Thales a présenté ce matin son bilan annuel pour 2013, assorti des prévisions pour l’année 2014. Confronté notamment à une baisse des budgets de Défense sur les marchés occidentaux – français et britannique surtout – l’équipementier français va continuer ses efforts et son développement sur les pays émergents pour compenser le manque à gagner. « J’ai bon espoir que nous y arrivions », a déclaré le PDG Jean-Bernard Lévy, qui avait fait de l’expansion à l’international et de la concentration sur les pays émergents une « priorité absolue ».
Ces pays ont des besoins qui correspondent « particulièrement bien » au portefeuille de Thales, a ajouté Pascale Sourisse, directrice générale en charge du développement international. Les enjeux se situent entre autres dans les domaines de la sécurité et du déploiement des infrastructures – ferroviaire et transport aérien.

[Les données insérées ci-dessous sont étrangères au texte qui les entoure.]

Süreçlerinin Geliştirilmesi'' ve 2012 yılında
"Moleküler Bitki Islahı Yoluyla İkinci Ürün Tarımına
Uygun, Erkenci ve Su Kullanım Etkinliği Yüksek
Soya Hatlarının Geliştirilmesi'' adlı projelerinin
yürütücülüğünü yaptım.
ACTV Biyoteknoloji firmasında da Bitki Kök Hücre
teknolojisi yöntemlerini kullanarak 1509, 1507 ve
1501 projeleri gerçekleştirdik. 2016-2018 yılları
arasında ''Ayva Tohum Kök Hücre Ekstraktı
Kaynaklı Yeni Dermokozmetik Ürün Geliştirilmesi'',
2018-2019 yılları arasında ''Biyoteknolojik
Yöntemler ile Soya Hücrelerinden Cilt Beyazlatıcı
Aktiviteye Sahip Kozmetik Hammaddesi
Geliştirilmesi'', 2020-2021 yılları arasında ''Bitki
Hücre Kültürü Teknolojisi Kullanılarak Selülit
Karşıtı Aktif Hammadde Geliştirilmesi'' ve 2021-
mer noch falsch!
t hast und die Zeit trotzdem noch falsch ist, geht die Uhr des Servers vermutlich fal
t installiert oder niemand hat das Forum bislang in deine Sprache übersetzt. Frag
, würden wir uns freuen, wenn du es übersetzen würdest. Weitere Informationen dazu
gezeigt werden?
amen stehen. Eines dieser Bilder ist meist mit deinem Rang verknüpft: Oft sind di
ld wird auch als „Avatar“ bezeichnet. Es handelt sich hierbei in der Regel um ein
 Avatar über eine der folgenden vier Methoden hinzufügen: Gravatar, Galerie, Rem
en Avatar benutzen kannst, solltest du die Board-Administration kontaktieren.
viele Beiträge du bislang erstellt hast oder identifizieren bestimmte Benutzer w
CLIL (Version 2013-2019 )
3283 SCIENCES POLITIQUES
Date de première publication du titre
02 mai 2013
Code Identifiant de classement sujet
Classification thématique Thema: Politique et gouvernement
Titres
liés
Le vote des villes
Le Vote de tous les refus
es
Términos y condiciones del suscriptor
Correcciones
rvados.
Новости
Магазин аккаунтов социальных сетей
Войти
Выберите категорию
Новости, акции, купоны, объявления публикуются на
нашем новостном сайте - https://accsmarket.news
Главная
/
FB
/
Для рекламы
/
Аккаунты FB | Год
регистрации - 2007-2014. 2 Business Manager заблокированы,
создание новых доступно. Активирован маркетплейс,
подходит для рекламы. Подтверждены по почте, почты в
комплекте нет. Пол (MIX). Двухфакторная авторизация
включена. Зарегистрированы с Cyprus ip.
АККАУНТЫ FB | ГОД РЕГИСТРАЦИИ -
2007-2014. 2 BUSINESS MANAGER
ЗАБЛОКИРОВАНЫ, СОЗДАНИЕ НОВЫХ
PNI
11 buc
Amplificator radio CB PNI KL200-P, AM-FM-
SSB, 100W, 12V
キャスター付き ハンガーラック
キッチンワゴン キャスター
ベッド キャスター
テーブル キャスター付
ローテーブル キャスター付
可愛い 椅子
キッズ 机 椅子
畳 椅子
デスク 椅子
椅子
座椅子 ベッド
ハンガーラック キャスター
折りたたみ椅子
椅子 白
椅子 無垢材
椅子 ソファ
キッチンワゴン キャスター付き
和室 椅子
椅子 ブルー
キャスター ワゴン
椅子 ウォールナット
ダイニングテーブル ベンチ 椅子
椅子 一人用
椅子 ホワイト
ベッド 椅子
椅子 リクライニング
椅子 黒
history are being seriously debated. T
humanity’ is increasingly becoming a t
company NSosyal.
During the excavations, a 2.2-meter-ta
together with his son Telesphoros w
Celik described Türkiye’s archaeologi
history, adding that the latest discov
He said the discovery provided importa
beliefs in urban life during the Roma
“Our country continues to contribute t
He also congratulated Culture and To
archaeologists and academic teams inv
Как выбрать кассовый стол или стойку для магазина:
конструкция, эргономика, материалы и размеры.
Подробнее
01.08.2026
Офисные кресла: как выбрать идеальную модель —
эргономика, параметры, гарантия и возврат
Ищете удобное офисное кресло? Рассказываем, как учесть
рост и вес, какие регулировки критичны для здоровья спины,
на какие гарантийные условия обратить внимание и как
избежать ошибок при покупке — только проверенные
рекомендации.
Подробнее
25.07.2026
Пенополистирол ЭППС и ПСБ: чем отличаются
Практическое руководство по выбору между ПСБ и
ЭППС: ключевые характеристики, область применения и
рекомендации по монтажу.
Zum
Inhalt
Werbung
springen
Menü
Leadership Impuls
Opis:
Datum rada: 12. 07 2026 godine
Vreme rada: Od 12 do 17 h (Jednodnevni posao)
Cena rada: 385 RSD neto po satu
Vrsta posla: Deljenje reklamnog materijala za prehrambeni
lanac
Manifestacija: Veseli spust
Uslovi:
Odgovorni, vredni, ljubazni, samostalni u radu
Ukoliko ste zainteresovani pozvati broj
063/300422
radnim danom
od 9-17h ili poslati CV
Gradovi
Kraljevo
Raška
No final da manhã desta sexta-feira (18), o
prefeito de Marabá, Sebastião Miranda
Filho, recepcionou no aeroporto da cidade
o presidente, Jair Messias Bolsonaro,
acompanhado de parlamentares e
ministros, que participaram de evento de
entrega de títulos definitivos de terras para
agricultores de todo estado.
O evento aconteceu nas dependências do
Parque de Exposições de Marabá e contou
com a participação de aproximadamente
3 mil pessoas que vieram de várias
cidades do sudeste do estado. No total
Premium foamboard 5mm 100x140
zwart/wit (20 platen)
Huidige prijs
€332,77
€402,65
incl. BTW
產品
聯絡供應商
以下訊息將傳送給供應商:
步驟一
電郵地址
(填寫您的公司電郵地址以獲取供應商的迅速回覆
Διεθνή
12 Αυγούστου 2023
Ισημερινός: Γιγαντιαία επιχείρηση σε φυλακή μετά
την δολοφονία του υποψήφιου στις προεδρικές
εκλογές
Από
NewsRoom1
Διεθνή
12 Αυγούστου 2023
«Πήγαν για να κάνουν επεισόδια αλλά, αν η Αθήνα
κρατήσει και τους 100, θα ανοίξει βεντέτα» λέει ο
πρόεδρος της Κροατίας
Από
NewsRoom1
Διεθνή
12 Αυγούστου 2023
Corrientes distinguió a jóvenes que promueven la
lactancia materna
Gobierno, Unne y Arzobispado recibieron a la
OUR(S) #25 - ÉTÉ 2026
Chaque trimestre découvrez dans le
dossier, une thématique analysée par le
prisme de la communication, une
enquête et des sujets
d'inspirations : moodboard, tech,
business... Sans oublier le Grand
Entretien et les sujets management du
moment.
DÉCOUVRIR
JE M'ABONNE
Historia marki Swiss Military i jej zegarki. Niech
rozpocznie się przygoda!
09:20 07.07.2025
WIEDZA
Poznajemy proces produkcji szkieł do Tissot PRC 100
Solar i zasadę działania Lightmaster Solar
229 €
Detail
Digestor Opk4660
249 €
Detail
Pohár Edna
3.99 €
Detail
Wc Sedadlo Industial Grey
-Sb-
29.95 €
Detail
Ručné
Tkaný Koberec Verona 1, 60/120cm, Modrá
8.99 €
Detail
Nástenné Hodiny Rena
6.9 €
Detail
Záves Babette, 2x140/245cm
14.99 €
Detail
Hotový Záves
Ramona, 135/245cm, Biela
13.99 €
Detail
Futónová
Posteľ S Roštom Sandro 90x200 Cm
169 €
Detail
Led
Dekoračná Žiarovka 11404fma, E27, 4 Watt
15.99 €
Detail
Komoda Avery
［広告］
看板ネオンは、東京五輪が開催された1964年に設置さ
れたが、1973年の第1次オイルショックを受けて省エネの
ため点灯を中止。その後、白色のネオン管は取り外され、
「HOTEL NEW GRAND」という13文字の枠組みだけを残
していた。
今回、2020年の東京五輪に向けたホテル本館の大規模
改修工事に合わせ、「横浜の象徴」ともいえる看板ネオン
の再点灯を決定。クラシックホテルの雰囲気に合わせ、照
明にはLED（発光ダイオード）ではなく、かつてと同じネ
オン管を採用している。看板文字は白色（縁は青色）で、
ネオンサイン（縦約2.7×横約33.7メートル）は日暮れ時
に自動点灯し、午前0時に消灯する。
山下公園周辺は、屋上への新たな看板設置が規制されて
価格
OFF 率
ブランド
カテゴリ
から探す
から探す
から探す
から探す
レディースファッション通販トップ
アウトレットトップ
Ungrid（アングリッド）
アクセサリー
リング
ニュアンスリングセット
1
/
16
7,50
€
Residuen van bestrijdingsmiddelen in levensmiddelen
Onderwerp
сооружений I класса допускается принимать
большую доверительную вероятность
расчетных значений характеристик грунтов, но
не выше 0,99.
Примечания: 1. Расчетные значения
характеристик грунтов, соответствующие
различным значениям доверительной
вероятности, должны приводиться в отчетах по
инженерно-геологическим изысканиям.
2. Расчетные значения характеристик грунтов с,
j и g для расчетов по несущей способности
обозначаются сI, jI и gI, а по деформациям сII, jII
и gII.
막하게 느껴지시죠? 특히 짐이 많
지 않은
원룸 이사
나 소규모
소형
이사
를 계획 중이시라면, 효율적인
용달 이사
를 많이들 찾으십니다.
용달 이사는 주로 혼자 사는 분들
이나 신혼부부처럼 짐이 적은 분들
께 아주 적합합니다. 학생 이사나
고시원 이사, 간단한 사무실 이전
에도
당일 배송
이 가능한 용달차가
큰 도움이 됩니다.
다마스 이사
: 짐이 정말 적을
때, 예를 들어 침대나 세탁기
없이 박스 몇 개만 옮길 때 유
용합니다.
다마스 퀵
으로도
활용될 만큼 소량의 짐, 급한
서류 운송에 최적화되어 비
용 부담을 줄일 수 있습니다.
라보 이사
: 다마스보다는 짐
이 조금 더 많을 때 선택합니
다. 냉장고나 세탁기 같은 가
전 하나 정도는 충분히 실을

Thales a ainsi enregistré une hausse « spectaculaire » de 30% des prises de commande dans les pays émergents – et notamment +77% pour le Proche et le Moyen-Orient – une orientation que le groupe souhaite conserver pour les années à venir. Un chiffre qui compense une baisse de 26% des prises de commande pour les zones États-Unis, Canada, Australie et Nouvelle-Zélande, possédant un taux de change plutôt défavorable à l’industriel français.
Concernant les contrats de l’année 2013, dix-neuf commandes dépassent les 100 millions d’euros. Dix contrats sont destinés aux pays émergents (radars de défense aérienne pour les EAU, rénovation des frégates saoudiennes…), le reste aux pays « matures » (programme contact, rénovation des ATL 2, équipement du Rafale F3R pour la France, ou encore solutions d’entraînement et de formation pour les équipages A400M britanniques…).
Thales présente pour 2013 un chiffre d’affaires stable à 14,19 milliards d’euros (contre 14,16 pour 2012), une prise de commandes en hausse de 7%, passant de 13,29 milliards à 14,17 milliards d’euros. Le chiffre d’affaires du secteur Défense & sécurité représente 6,99 milliards d’euros, en légère baisse (-1%), alors que les prises de commande ont elles augmenté de 14% entre 2012 et 2013, passant de 6,75 à 7,66 milliards d’euros.